Humanitarian catastrophe looms
Since the offensive began last week, the regime and its allies have launched a military campaign mainly in the cities of Maarat Al-Numan and Saraqib as well as the surrounding rural areas.
The offensive has targeted hospitals, schools, mosques, and houses to force civilians out of the cities and keep them away from their homes, according to Syria's Response Coordination Group.
Despite a de-escalation zone in the region, the regime and its allies have captured 26 villages.
On Dec. 23, the Assad regime and its allied forces took control of 12 villages in the Idlib de-escalation zone.
The seized villages are Al-Modairesa, Abu Sharji, Al-Qarati, Karsatna, Al-Halba, Al-Tah, Al-Meisruneh, Mazraat Al-Khalifa, Tahtaya, Abu Makki, Al-Saqia and Al-Sarman.
On Dec. 22, the Assad regime and its allies captured the villages of Rajm Al-Qot, Al-Heraki, Al-Mentar, Sahal, Al-Sarj and Al-Sayyadi, all of which administratively belong to Maarat Al-Numan.
On Dec. 21, the captured villages were Tal Al-Sheikh, Farja, Breisah, Rabia, Oraiba, Shaara and Abu Habba, while on Friday, Umm Jalal and Umm Tinah were seized.
The current movements of Assad regime forces are close to Turkey's observation points, including one located some 15 kilometers (9.3 miles) east of Maarat Al-Numan in the southeastern countryside of Idlib province.
According to the Syrian armed opposition, the observation points located in Al-Surman village near Maarat Al-Numan could be subject to encirclement if the regime expands its offensive.
In a press conference Dec. 23, the coalition's vice president, Oqab Yahya, said the fierce attacks come as part of a major project aiming "to displace more than a million Syrian civilians."

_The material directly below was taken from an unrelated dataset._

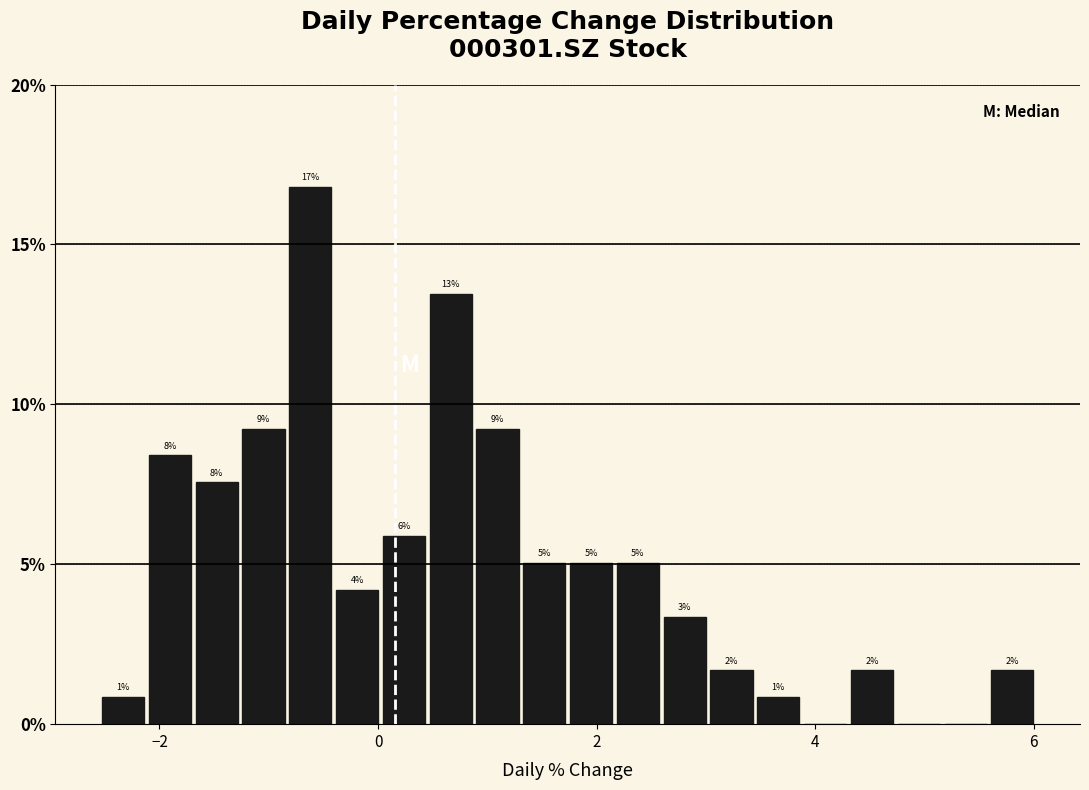

Around what value on the x-axis is the tallest bar? Give the approximate position of its centre, as read against the axis.

-0.6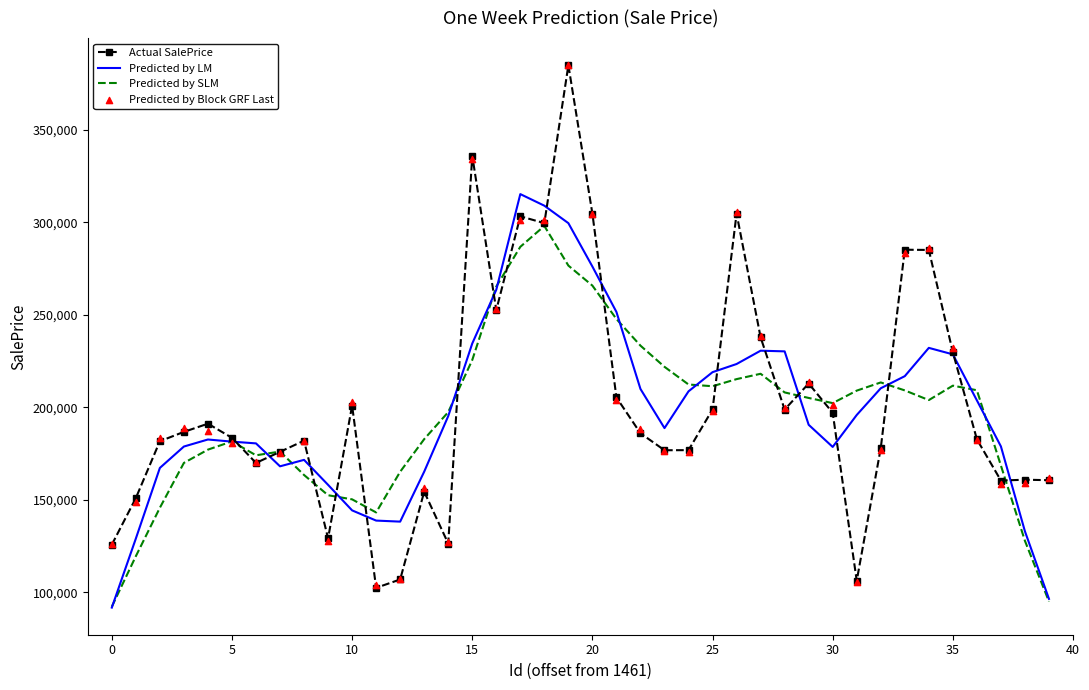

At how many categories does at least one series exceed 337758?

1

The offensive deliberately destroys infrastructure and facilities to increase hardships and diminish the basic living needs of locals to discourage them from remaining in the region.
In September 2018, Turkey and Russia agreed to turn Idlib into a de-escalation zone in which acts of aggression are expressly prohibited.
Since then, more than 1,300 civilians have been killed in attacks by the regime and Russian forces in the zone as the cease-fire continues to be violated.
If aggression by the regime and its allies continues, Turkey and Europe will face the risk of another refugee influx.
Over a million Syrians have moved near the Turkish border following the intense attacks.
Since the eruption of Syria’s bloody civil war in 2011, Turkey has taken in over 3.6 million Syrians, making it the world’s top refugee-hosting country.
Ankara has so far spent $40 billion for the refugees, according to official figures.